Westminster Conference
The eclectic nature of the 2009 Westminster Conference’s papers, delivered at the Whitefield Memorial Church in London on 8-9 December, was reflected in the conference’s title – ‘Calvin, Geneva and revival’.
The papers ranged from Garry Williams on ‘John Calvin’s agenda: issues in the separation from Rome’, through Don Carson on ‘Calvin as commentator and theologian’, Stephen Clark on ‘1859 – a year of grace’, Robert Oliver on ‘Elizabeth and Calvin’, Ken Brownell on ‘Darwin before and after’, and Bruce Jenkins on ‘The Moravians and missionary passion’. Each paper was followed by 45 minutes of questions and discussion.
The two opening titles focussed on Calvin. The first brought out his teaching on worship and unity, and explored his emphasis on the flesh of Christ. The second examined the thoroughly Scripture-centred nature of Calvin’s ministry.
He was a voluminous Bible commentator (preaching his material before committing it to written circulation) and a theologian whose Institutes of the Christian religion ran through several editions, with ever-deepening analysis.
Calvin’s commitment was to a literal rather than allegorical sense of Scripture.
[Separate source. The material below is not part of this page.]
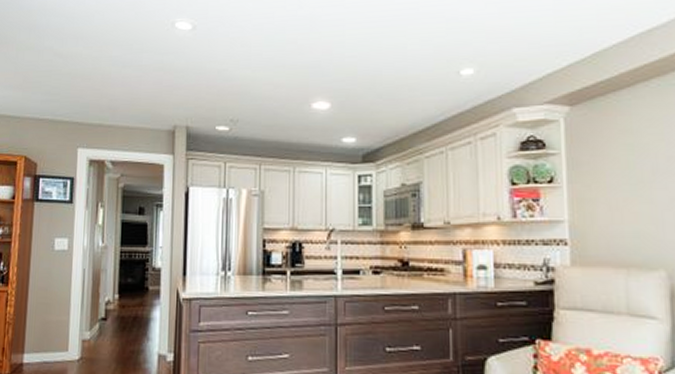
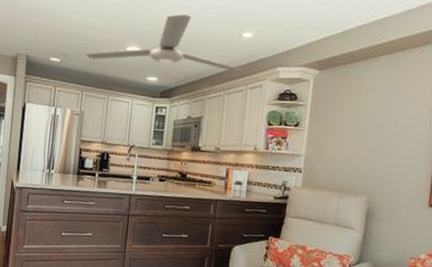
ceiling fan: none [260,54,465,124] -> present [85,13,241,71]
This ran counter to the approach of his day and was so pronounced that, arguably, he rather neglected legitimate Christology in his OT commentaries. This inconsistency, however, was not true of Martin Luther’s commentaries.
Flaws
Stephen Clark’s paper surveyed the 1859 revival, with particular reference to North America and Ulster. Robert Oliver explained how Calvin’s introductory letter to Queen Elizabeth I of England met with distinct chilliness from the new monarch. Yet Calvin’s indirect influence on the Reformation in England was profound.
A lucid and fascinating paper on the Moravians highlighted their zeal for mission, which compensated for their undeniable weaknesses. Count Zinzendorf was the source of some aberrations, introducing, for example, embarrassingly inappropriate expressions into Moravian devotional life. (One wonders if he was eventually afflicted with an undiagnosed psychiatric condition.)
Creating the most discussion was an able account of the reactions of nineteenth-century Princeton theologians to Darwin’s theories. Some of these theological giants, including B. B. Warfield, were surprisingly concessive to evolutionary thinking.
For them, Darwin’s theories were a new force to wrestle with. But it is a matter of regret that, given today’s irrefutable evidence about the corrosive nature of evolutionary thinking, theistic evolution still finds advocates within the evangelical community. So, it was refreshing to have a reading from Genesis 1 in the devotions prefacing this session.